A distanza di quasi 42 anni dall'omicidio del giovane setino Luigi Di Rosa, ucciso a 21 anni il 28 maggio 1976 dopo il comizio di un parlamentare del Movimento Sociale Italiano, il presidente del Consiglio comunale di Sezze - Enzo Eramo - ha voluto scrivere una lettera agli studenti del territorio, al fine di mantenere viva la memoria di quel ragazzo, ma anche una storia che rischia di finire nel dimenticatoio.

«Vi scrivo - ha affermato Eramo nel suo messaggio - per farvi conoscere una storia che rischia di essere dimenticata: la storia di un ragazzo di Sezze a cui il destino e la malvagità non consentirono mai di diventare uomo, di vivere la vita, di fare le cose a cui tutti voi siete destinati, cioè vivere cambiando il mondo. Quel ragazzo - ha scritto il presidente del Consiglio comunale - si chiamava Luigi Di Rosa. Forse rammentate il monumento posto all'incrocio tra via Marconi e la salita dell'ospedale: ricorda una sera di maggio del ‘76, in cui quel ragazzo fu ucciso. La sua colpa era di una idea politica, credeva nel suo futuro e si trovò davanti chi non pensava al futuro, ma alla sua forza, alla sua prepotenza. Non vi parlo delle parti in campo, della violenza di quel giorno: di quel tempo vi chiedo di ricordavi di Luigi e pensare che quando davanti avete dei prepotenti, qualunque prepotente, si tratta di chi vi vuole rubare il futuro».

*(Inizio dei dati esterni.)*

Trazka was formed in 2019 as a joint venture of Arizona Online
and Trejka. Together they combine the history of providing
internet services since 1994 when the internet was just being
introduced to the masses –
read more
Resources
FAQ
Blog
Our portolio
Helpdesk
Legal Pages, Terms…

Una riflessione di ampio respiro, dunque, che va oltre: «Vi scrivo per dirvi che quel ragazzo sarebbe diventato uomo, saggio o meno lo avrebbe deciso la sua vita; avrebbe avuto famiglia, orgoglio e speranze - ha aggiunto Eramo -. E quindi andate davanti a quel monumento e chiedete, fatevi una idea vostra dei fatti. Guardate la statua: è sfregiata. Ci misero una bomba anni dopo la morte di Luigi, perché avevano paura che voi, ragazzi di Sezze, potevate conoscere questa storia. Non si può morire ragazzi a maggio - ha concluso Eramo -. E affinché non accada mai più vi ho scritto questa lettera. Vi auguro buona fine della scuola, sperando che queste mie parole vi abbiamo animato curiosità per la storia di un ragazzo come voi, ucciso a maggio».

Tra l'altro, accanto al monumento di cui parla Eramo, c'è anche una lapide che ricorda proprio la morte del giovane Luigi Di Rosa.